After taking over his aunt's working ranch, Compton Cowboy Randy Savvy developed an equestrian program to serve inner-city youth at risk for dropping out of school, incarceration and poverty.
In response to the violence and trauma around him, Savvy also makes music, and his single, "Colorblind," served as an essential anthem during last summer's protests. In an interview for "LA Times Today," Savvy joined host Lisa McRee to share his story.
The Compton Cowboys are a group of childhood friends who use horseback riding and equestrian culture to influence inner-city youth.
"We grew up riding together in a program that my aunt started called the Compton Junior Posse in the '80s," Savvy said. "It is an organization that used horses to keep kids out of the street. We are all products of that program, so now we are paving it forward to the next generation. We are involved hands-on and are trying to show the kids a different way, and we're trying to do something good for our city."
The coronavirus pandemic harmed the ranch, but Savvy said he reached out to the community for help.
"The community is everything for us. hey are the reason we keep going when things got hard. All we did was reach out publicly through a post, and the city of Compton and the greater community helped out with funding. We even ended up hearing from Dr.

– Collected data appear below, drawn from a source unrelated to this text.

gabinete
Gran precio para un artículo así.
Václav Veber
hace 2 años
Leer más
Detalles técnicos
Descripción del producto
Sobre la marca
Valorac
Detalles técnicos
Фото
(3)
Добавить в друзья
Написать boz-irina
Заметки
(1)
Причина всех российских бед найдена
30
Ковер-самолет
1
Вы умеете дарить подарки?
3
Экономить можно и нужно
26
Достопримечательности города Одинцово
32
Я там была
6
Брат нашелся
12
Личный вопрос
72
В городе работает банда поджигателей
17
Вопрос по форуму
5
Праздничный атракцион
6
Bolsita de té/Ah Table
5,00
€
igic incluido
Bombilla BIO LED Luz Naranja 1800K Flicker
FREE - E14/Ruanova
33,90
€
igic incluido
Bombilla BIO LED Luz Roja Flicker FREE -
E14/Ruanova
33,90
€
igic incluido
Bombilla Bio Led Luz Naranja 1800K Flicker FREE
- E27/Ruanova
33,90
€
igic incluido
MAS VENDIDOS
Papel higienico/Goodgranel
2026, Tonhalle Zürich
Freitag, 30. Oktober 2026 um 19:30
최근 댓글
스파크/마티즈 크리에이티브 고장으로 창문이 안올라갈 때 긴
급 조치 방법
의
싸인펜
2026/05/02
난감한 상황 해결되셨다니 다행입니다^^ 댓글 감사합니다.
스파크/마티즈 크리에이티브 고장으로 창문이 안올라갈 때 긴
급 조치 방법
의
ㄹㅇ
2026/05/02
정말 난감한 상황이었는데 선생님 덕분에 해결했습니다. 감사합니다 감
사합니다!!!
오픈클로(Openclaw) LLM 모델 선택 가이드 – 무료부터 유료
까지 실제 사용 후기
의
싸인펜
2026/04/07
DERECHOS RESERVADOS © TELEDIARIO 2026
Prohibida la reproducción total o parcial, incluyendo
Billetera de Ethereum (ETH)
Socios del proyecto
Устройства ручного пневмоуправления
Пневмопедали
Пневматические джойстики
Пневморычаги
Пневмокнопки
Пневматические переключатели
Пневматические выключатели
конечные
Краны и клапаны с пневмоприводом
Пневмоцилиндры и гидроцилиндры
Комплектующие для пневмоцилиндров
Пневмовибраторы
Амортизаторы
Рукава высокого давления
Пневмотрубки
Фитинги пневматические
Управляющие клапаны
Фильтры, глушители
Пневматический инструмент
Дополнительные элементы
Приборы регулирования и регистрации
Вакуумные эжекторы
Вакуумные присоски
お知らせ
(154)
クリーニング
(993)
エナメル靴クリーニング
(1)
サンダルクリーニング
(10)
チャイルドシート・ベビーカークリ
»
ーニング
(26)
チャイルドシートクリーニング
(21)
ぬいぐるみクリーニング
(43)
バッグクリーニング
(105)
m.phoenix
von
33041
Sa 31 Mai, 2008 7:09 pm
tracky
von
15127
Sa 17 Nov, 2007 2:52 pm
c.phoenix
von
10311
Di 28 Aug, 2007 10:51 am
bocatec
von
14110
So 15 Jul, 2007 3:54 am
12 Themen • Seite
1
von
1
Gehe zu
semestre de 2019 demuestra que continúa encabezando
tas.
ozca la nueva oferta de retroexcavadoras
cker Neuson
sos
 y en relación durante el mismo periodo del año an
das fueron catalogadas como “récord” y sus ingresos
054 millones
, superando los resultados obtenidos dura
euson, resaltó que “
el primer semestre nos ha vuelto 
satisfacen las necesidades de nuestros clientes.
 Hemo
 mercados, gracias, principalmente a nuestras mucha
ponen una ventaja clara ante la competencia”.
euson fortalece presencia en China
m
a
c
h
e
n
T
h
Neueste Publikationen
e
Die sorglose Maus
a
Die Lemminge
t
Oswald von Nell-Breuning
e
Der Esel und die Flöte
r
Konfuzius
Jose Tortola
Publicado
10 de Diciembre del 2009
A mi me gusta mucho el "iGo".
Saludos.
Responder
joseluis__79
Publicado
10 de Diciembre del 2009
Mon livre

Dre, who reached out and donated a year's worth of funding to feed our horses. That was incredible and helped us get through it. Thanks to him and everyone else that lend a hand, it really meant everything to keep our ranch running and going, and we are still here and still in the fight."
Dr. Dre also worked on a song with Savvy, titled "Colorblind." The song focuses on how different colors contribute to the trauma faced in communities of color.
"It was a song I had in mind that I originally wrote to address gang violence in our community," said Savvy. "But then, when police killed George Floyd, it got back into my mind, and I realized this serves as a bigger message, so I reached out to Dre, and he put his musical touch into it. He elevated into what it was, and now when you listen to it, it gives you goosebumps. The song addresses all the different traumas we experience in the inner city related to the colors we see. I am thinking about the red and blue lights of the police cars that we see, or bloods and crips flags. We have seen a lot of yellow tape from murder scenes, white chalk from the ground; Black faces on the asphalt, so where we come from, all these colors haunt me traumatize me over my life. So, that is what the song addresses. It is about getting out of this toxic cycle of crime and violence we experience and try to make a better way for ourselves as a people."
Last year, author and journalist Walter Thompson-Hernandez released the book Compton Cowboys, and now it is being made into a film. Savvy said this is an excellent way to tell Black stories.
"We are developing a full-length feature film. It is going to be about the Compton Cowboys, and it is inspired by true events. It will have actors, writers, and all of that. We are almost done with the script now. I think there is an appetite for more diverse faces on screen, books, and different things. People want to hear new and fresh stuff, and the kids need to see that diversity in the entertainment industry."
Regarding the Compton Cowboys, the ranch remains closed to the public, but Savvy said he is hopeful that the program will be up and running soon.
"We are still in the trenches fighting a good fight and trying to keep the ranch open. But for now, our horses are here; they are healthy, they are fed, and everything is taken care of. We are keeping our fingers crossed, but hopefully, as COVID starts to ease up, we can start getting back to the program and do stuff with our kids, which we care about the most. We want the ranch to be a space for kids to come and escape, and be around nature and horses, and get that much-needed therapy that they need."